We present DNA lattices with embedded triangle-shape patterns constructed by a 3-input 1-output logic rule, R30 [Figs. 4(b) and 4(c)]. An example of the lattice built to the 3rd step using given initial values of 11010 placed in the first row is shown in Fig. 4(b). Three RU tiles for input, a single RU tile for output, and two OP tiles are required to connect a 3-input to a single one-output. For instance, inputs of 110 and outputs of 1 require three RU tiles (RU011, RU101, and RU110) for input, a single RU tile (RU101) for output, and two OP tiles (i.e., OP1100 and OP0101) (marked in yellow). Representative AFM images of DNA lattices with various scan sizes are shown in Fig. 4(c). The overlaid guidelines in AFM images are embedded to aid understanding of algorithmic pattern formation. Here, RU tiles with hairpins are marked with blue dots. Errors are marked with yellow crosses. An average error rate is ∼2.5% [which is calculated as (total number of errors/total number of cells) × 100]. Our DNA lattices formed by R30 show patterns with embedded triangles and no background. It means that there are certain limitations on measuring the size of a pattern at a given growth step number. A robust boundary structure with well-defined initial values has to be designed and constructed to study DNA lattices possessing Big Bang-like patterns (which can be done in the near future).

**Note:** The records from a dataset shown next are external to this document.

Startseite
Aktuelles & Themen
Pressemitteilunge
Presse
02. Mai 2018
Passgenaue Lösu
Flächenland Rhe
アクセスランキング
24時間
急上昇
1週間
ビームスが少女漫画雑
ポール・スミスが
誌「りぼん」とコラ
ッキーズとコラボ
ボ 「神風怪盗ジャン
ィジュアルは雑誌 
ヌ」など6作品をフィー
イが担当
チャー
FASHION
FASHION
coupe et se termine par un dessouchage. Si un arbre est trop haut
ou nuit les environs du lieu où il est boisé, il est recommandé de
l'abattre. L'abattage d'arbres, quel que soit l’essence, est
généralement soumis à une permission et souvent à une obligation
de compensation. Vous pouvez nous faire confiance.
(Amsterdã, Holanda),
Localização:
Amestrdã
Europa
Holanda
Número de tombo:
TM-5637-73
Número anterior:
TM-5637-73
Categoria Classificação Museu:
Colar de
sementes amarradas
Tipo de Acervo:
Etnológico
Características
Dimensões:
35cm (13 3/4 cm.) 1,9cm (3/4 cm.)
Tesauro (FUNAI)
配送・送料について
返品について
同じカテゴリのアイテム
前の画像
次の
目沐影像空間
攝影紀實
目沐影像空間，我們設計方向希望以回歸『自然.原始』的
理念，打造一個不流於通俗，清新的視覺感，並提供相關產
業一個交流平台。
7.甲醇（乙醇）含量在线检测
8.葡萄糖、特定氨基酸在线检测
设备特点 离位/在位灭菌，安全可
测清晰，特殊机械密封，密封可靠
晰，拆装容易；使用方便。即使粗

In conclusion, we show Big Bang-like patterns generated by simulations of R30 and analyze pattern sizes as a function of growth step number. We discuss pattern sizes and pattern-size-expansion-speed, which are affected by perturbed initial values. Eight different perturbed initial values that provide the initiation of Big Bang-like patterns with the generation of different pattern sizes during the growth of patterns were examined. In addition, we fabricate patterns using DNA algorithmic self-assembly, which is generated by a 3-input 1-output logic rule, R30. The generated algorithmic patterns are visualized by an AFM. On average, an error rate of ∼2.5% is obtained. The DNA algorithm gives an effective way to construct logical patterns including patterns existing in nature. Consequently, our method might provide the clue of understanding of certain physical phenomena metaphorically by implementing certain rules and analyzing occurring patterns.

This work was supported by the Postdoctoral Research Program of Sungkyunkwan University (2022).

The authors have no conflicts to disclose.

The data that support the findings of this study are available within the article.